Kesadaran rohani yang dimaksud adalah jalinan setiap kisah manusia sesungguhnya merupakan kisah Allah yang berkarya dan mencintai, terutama melalui penebusan Yesus Kristus. Paus dengan tajam menyinggung soal kesadaran tersebut.

Sesudah Allah menjadi cerita […] setiap cerita manusia merupakan cerita ilahi. Dalam cerita setiap orang, Bapa melihat kembali cerita tentang Putera-Nya yang turun ke bumi,

demikian ungkap beliau.

Dapatkah cerita cinta Allah ditemukan dan dijalin di antara kita bila yang diunggah adalah kisah-kisah prank dan ketidakpedulian pada kemanusiaan? Alih-alih prank dan opini dangkal, cerita cinta Allah justru akan lebih tampak di dalam unggahan-unggahan bermakna. Contohnya adalah kanal Liana Ners dan Sinau Hurip di Youtube.

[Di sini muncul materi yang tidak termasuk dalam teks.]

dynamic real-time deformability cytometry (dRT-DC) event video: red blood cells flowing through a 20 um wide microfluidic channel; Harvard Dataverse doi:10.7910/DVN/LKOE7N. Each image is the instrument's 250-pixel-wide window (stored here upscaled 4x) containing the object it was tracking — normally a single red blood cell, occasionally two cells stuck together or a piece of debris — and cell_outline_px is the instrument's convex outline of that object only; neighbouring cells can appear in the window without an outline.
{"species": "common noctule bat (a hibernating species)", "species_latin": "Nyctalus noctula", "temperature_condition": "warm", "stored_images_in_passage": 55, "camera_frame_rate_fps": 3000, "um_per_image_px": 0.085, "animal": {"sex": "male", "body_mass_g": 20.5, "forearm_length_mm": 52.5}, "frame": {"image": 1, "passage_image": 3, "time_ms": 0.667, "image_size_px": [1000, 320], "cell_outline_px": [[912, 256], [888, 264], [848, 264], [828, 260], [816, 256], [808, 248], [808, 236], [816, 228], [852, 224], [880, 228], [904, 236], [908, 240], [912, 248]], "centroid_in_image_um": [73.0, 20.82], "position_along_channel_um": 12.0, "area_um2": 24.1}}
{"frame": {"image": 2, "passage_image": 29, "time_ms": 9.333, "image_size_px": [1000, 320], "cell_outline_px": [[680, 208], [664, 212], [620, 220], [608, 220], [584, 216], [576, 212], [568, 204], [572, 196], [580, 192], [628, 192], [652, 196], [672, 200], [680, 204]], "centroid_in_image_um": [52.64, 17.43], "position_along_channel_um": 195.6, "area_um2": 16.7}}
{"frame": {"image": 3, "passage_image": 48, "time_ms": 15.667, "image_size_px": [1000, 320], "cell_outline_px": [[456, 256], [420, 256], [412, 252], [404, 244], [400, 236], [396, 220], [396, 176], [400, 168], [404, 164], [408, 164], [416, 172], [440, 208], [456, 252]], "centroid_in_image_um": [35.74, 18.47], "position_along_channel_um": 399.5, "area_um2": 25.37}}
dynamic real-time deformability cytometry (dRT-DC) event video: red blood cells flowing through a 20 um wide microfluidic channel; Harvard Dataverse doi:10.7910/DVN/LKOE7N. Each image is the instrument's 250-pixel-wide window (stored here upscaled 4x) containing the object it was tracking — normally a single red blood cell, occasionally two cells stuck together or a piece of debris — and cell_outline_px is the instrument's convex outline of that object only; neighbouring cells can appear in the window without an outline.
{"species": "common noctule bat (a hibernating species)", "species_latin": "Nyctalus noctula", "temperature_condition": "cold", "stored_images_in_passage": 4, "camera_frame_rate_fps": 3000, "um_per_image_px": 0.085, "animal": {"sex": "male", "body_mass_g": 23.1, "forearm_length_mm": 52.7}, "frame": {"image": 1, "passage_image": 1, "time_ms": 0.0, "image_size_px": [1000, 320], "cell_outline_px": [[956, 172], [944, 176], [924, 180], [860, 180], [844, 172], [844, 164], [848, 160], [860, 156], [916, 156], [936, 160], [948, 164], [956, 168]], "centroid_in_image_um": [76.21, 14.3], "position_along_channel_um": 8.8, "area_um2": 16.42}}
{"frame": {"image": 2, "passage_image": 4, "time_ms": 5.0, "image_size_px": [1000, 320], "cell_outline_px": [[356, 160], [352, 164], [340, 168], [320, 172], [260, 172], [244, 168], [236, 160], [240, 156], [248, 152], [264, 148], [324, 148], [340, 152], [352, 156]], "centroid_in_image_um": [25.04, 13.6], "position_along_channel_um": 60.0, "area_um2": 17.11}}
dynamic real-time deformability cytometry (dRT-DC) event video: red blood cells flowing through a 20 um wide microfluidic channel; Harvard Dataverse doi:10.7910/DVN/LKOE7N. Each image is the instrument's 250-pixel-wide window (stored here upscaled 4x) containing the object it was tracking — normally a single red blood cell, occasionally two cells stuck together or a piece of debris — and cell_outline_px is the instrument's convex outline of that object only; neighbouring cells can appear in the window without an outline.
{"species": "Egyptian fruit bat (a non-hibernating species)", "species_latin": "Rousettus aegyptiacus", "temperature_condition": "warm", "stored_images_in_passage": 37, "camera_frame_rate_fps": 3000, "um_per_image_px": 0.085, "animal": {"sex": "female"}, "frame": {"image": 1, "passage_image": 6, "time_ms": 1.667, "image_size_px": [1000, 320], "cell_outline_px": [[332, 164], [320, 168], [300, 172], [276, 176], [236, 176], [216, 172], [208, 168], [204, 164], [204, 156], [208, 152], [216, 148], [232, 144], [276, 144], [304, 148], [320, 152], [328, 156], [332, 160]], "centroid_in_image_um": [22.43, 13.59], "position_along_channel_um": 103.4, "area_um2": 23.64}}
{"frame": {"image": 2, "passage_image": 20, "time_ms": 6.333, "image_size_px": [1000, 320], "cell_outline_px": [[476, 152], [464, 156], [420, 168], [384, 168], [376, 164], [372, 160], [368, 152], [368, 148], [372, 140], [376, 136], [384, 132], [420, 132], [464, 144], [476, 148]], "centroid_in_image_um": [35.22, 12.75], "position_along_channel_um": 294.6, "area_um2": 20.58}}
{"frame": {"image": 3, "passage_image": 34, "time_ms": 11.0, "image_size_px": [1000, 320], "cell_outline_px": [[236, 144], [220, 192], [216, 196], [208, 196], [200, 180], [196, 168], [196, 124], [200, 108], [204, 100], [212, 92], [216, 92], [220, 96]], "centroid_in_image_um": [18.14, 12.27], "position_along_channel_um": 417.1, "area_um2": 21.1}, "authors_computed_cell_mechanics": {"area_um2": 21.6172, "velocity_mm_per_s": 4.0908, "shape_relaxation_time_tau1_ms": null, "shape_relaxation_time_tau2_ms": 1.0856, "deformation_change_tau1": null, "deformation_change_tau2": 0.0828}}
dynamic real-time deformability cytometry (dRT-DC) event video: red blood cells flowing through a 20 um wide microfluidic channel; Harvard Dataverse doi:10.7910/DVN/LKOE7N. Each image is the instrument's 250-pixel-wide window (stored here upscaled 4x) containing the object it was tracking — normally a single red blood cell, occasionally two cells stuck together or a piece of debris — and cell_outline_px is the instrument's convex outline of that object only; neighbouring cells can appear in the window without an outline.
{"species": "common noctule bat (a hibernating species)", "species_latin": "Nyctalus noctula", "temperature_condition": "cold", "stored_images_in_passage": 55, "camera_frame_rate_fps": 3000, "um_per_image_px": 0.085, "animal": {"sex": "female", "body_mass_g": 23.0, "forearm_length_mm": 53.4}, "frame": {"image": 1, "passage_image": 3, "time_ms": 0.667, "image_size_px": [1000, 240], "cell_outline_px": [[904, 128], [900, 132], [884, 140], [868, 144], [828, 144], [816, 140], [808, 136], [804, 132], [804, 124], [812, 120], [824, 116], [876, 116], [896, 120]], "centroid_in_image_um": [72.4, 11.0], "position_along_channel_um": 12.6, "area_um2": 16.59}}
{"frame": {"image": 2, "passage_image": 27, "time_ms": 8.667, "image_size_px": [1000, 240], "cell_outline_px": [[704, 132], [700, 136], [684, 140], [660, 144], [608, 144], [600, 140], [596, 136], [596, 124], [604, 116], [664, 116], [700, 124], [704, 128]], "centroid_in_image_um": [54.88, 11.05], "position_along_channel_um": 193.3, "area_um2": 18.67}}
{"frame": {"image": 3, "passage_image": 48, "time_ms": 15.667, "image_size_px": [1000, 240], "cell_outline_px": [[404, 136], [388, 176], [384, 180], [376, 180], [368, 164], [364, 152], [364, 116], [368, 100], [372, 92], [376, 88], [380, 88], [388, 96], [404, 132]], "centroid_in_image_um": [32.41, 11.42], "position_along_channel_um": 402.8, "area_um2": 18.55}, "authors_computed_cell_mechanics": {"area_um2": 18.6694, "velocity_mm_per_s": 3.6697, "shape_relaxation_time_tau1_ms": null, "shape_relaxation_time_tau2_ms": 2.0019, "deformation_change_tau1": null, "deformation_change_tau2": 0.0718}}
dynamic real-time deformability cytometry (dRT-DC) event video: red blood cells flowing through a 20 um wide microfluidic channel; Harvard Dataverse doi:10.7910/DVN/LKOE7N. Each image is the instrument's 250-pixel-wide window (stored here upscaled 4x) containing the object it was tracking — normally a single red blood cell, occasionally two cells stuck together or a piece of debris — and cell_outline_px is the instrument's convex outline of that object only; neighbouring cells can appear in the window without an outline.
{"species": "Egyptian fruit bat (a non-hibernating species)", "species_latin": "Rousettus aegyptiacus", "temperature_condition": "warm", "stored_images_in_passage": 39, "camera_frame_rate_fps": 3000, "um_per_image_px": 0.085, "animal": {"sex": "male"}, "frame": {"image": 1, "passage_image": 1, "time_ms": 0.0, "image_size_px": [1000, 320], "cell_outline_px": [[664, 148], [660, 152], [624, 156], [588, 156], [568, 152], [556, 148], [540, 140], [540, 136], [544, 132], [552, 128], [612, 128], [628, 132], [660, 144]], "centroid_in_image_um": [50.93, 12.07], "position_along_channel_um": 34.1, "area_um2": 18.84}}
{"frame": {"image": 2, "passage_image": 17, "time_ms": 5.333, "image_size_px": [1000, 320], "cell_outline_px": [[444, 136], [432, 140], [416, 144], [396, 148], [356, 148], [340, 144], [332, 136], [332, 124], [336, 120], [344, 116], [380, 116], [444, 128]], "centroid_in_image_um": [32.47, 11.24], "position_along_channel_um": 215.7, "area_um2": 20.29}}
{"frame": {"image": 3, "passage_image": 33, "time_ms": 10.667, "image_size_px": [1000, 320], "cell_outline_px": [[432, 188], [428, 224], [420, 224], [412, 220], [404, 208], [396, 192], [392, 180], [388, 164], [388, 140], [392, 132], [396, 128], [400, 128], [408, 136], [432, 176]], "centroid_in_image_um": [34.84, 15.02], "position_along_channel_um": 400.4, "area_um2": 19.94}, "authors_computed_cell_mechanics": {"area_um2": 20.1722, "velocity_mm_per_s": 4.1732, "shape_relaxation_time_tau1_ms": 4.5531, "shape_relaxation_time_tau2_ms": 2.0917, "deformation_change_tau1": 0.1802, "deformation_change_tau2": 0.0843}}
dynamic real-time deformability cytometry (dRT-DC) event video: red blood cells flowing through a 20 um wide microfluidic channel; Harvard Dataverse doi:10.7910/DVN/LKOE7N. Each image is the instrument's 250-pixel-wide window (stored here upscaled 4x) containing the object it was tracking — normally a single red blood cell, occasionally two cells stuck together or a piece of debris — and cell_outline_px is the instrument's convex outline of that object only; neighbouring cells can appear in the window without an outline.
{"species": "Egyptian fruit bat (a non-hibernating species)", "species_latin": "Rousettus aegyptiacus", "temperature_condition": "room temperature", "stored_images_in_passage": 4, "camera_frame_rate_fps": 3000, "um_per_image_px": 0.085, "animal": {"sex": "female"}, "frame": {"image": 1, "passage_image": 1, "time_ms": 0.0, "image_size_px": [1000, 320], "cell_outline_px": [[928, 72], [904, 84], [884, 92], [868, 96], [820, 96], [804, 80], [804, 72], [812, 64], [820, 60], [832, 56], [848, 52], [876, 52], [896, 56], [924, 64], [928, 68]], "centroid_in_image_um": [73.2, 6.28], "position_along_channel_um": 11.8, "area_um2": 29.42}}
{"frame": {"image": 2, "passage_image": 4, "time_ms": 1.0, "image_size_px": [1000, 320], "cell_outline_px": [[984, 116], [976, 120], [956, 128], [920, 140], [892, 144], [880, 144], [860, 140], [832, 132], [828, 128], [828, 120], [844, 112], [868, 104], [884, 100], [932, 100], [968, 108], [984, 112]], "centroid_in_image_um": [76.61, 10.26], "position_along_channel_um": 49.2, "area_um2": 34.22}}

Liana Ners dan Sinau Hurip mencurahkan perhatian kepada orang dengan gangguan jiwa (ODGJ). Bedanya terletak pada cara mereka memanusiakan ODGJ. Liana Ners memberi perawatan medis. Sementara itu, Sinau Hurip memandikan, mengganti pakaian, memotong rambut dan kuku, serta memberi makanan dan minuman kepada para ODGJ yang telantar di jalanan.

Unggahan-unggahan kanal Liana Ners dan Sinau Hurip itu menyuarakan kisah kasih Allah. ODGJ, yang secara menyakitkan terputus dari jalinan cerita masyarakat sekitarnya, dirangkul kembali oleh mereka. Pesan materinya jelas: kisah kasih Allah tidak berhenti pada diri mereka, tapi diteruskan kepada orang-orang yang mereka layani.


demikian pesan Paus, meneguhkan setiap cerita seperti yang dibagikan kanal Liana Ners dan Sinau Hurip.


Belajar dari pesan Paus, Ferdian Paleka, Indira Kalistha, serta inspirasi kanal Liana Ners dan Sinau Hurip, bukankah kita seharusnya sudah tahu cerita macam apa yang layak dibagi? Jika mampu, bisa saja kita melanjutkan kisah Liana Ners dan Sinau Hurip.


Kita pun memiliki kisah tersendiri yang dapat melanjutkan jalinan kisah kemanusiaan kita. Semakin jauh kisah baik itu terjalin, kita boleh berharap bahwa anak cucu pun masih dapat ikut mendengarkannya. ***




Catatan Penulis:
1. Tulisan ini dibuat sebagai materi lomba menulis opini yang diselenggarakan oleh Komsos KWI (Komisi Komunikasi Sosial Konferensi Waligereja Indonesia)
2. Tulisan ini belum berjodoh dengan panitia.
3. Atas izin panitia, penulis mengunggah ke blog pribadi penulis supaya dapat dibaca oleh lebih banyak orang.